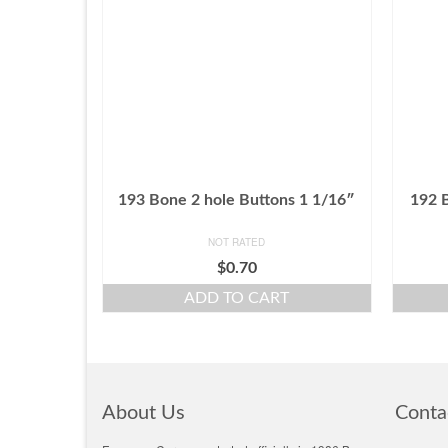
193 Bone 2 hole Buttons 1 1/16″
192 
NOT RATED
$
0.70
ADD TO CART
About Us
Conta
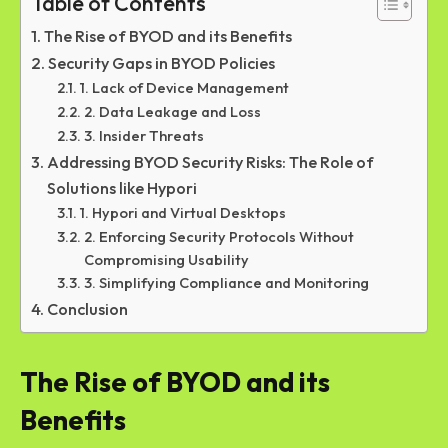
Table of Contents
The Rise of BYOD and its Benefits
Security Gaps in BYOD Policies
1. Lack of Device Management
2. Data Leakage and Loss
3. Insider Threats
Addressing BYOD Security Risks: The Role of
Solutions like Hypori
1. Hypori and Virtual Desktops
2. Enforcing Security Protocols Without
Compromising Usability
3. Simplifying Compliance and Monitoring
Conclusion
The Rise of BYOD and its
Benefits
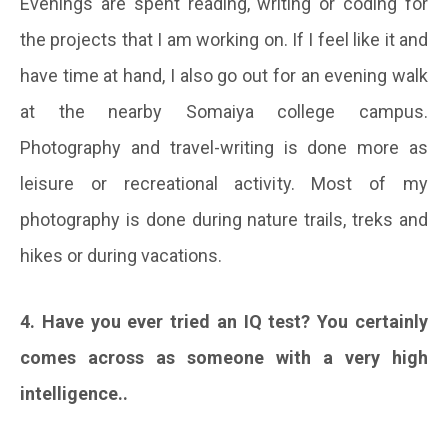
Evenings are spent reading, writing or coding for
the projects that I am working on. If I feel like it and
have time at hand, I also go out for an evening walk
at the nearby Somaiya college campus.
Photography and travel-writing is done more as
leisure or recreational activity. Most of my
photography is done during nature trails, treks and
hikes or during vacations.
4. Have you ever tried an IQ test? You certainly
comes across as someone with a very high
intelligence..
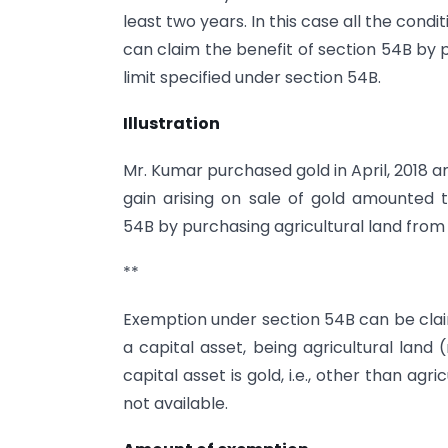
least two years. In this case all the condi
can claim the benefit of section 54B by 
limit specified under section 54B.
Illustration
Mr. Kumar purchased gold in April, 2018 an
gain arising on sale of gold amounted t
54B by purchasing agricultural land from t
**
Exemption under section 54B can be claim
a capital asset, being agricultural land
capital asset is gold, i.e., other than agr
not available.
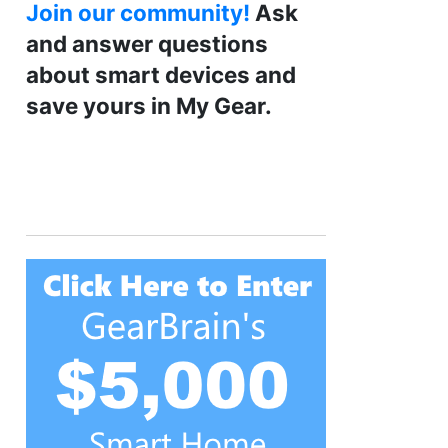
Join our community!
Ask
and answer questions
about smart devices and
save yours in My Gear.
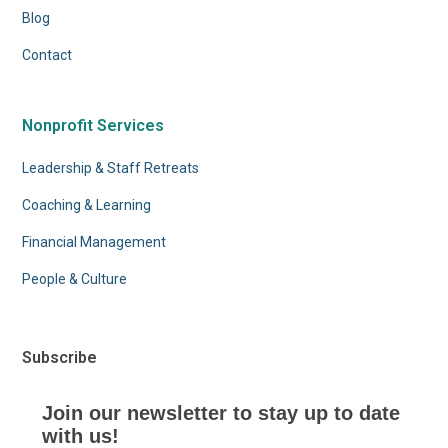
Blog
Contact
Nonprofit Services
Leadership & Staff Retreats
Coaching & Learning
Financial Management
People & Culture
Subscribe
Join our newsletter to stay up to date
with us!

Goal of the exercise:
With the pictures omitted, the records above are to be repeated exactly.

Exercise response:
193 Bone 2 hole Buttons 1 1/16″
192 
NOT RATED
$
0.70
ADD TO CART
About Us
Conta
Table of Contents
The Rise of BYOD and its Benefits
Security Gaps in BYOD Policies
1. Lack of Device Management
2. Data Leakage and Loss
3. Insider Threats
Addressing BYOD Security Risks: The Role of
Solutions like Hypori
1. Hypori and Virtual Desktops
2. Enforcing Security Protocols Without
Compromising Usability
3. Simplifying Compliance and Monitoring
Conclusion
The Rise of BYOD and its
Benefits
Evenings are spent reading, writing or coding for
the projects that I am working on. If I feel like it and
have time at hand, I also go out for an evening walk
at the nearby Somaiya college campus.
Photography and travel-writing is done more as
leisure or recreational activity. Most of my
photography is done during nature trails, treks and
hikes or during vacations.
4. Have you ever tried an IQ test? You certainly
comes across as someone with a very high
intelligence..
least two years. In this case all the condi
can claim the benefit of section 54B by 
limit specified under section 54B.
Illustration
Mr. Kumar purchased gold in April, 2018 an
gain arising on sale of gold amounted t
54B by purchasing agricultural land from t
**
Exemption under section 54B can be claim
a capital asset, being agricultural land
capital asset is gold, i.e., other than agr
not available.
Join our community!
Ask
and answer questions
about smart devices and
save yours in My Gear.
Blog
Contact
Nonprofit Services
Leadership & Staff Retreats
Coaching & Learning
Financial Management
People & Culture
Subscribe
Join our newsletter to stay up to date
with us!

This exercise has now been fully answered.